» **Exercises to complete**
**a)** According to the article on the Ombudsman's request for Corona's bank records, on what date was the complaint against Corona filed?
**b)** Reproduce the passage of the article on the Ombudsman's request for Corona's bank records from "A paragraph at" up to and including "their networth declarations.", substituting "authorization" for "waiver".

Ombudsman asks anti-money laundering body for Corona’s bank records

By Ellen Tordesillas, VERA Files

Ombudsman Conchita Carpio-Morales has asked the Anti-Money Laundering Council for a copy of the records of impeached Chief Justice Renato Corona’s bank deposits, including dollar accounts that are the subject of a temporary restraining order issued by the Supreme Court.

Waiver signed by Corona in his SALN


A highly placed source in the Office of the Ombudsman confirmed that Carpio-Morales sent the request after her office received a complaint seeking an investigation on Corona’s supposed ill-gotten wealth and possible money laundering. But AMLC Executive Director Vicente Aquino said he was not aware of such a letter in his office. “We have not received such request,” he said.

Aquino also said he refuses to talk about Corona’s assets in the media, calling it a “sensitive” issue.
The Anti-Money Laundering Council is composed of the governor of the Bangko Sentral ng Pilipinas, the Insurance Commissioner and the Securities and Exchange Commission chairperson.

Carpio-Morales’ request was precipitated by the complaint filed on Feb. 17 by a group of individuals that included former Akbayan Rep. Risa Hontiveros-Baraquel asking the Ombudsman to probe Corona’s possible illegal accumulation of wealth, a violation of Republic Act 3019, the Anti-Graft and Corrupt Practices Act.

The group also asked that Corona be investigated for possible violation of RA 9160, the Anti-Money Laundering Act. The other complainants are Harvey Keh of Kaya Natin, Ruperto Aleroza of the Pambansang Katipunan ng mga Samahan sa Kanayunan (PKSK), Albert Concepcion of People’s Union for Social Obligation (PUSO) and Gibby Gorres of the Student Council Alliance of the Philippines (SCAP).

A paragraph at the bottom of the Statement of Assets, Liabilities and Networth (SALN) form serves as a waiver that, when signed by government officials and employees including Corona, empowers the Ombudsman to access from government agencies relevant records needed to examine their networth declarations.

The waiver reads, “I hereby authorize the Ombudsman or his duly representative to obtain and secure from all appropriate government agencies, including the Bureau of Internal Revenue, such documents that may show my assets, liabilities, networth, business interests and financial connections, to include those of my spouse and unmarried children below 18 years of age living with me in my household covering past years, to include the year I first assumed office in the government.”

On March 6, the Senate, sitting as an impeachment court, decided to admit Corona’s bank records, including his dollar deposits, as evidence despite suspicions that the prosecution had gotten them through illegal means.

The prosecution has presented to the Senate 10 accounts the Chief Justice had opened with the Philippine Savings Bank’s Katipunan branch, five of them dollar accounts, to substantiate Article 2 of the impeachment complaint. Article 2 charges that Corona failed to make public his SALN, omitted to include a number of properties from his declarations, and might have accumulated ill-gotten wealth, including “keeping bank accounts with huge deposits.”

One of the dollar accounts reportedly showed an initial deposit of $700,000. Sources, however, said the sum of the dollar deposits was “mindboggling.”

Corona has said in media interviews that he was willing to open his dollar accounts “in due time.” His lead counsel Serafin Cuevas told the Senate on Wednesday, “I have not yet concretely and positively arrived at the ultimate conclusion that we have to or we do not have to. That will depend on the progress of the proceedings in the nature of our evidence or the stages at which our evidence may be.”

» **Given data**
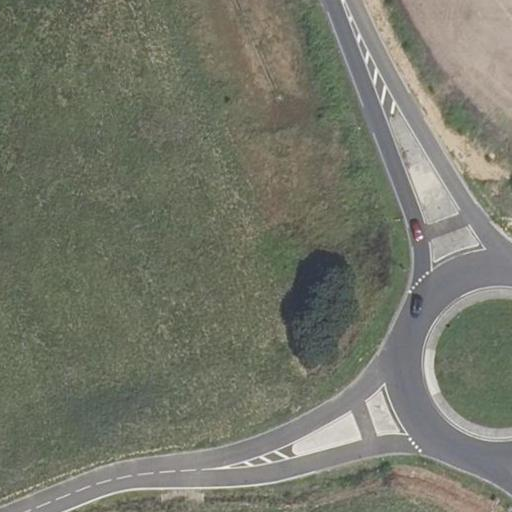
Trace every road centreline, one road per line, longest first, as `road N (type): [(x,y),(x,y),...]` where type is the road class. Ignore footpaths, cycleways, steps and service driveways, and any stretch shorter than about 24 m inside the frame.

» **Outputs**
**a)** Feb. 17

**b)**
A paragraph at the bottom of the Statement of Assets, Liabilities and Networth (SALN) form serves as a authorization that, when signed by government officials and employees including Corona, empowers the Ombudsman to access from government agencies relevant records needed to examine their networth declarations.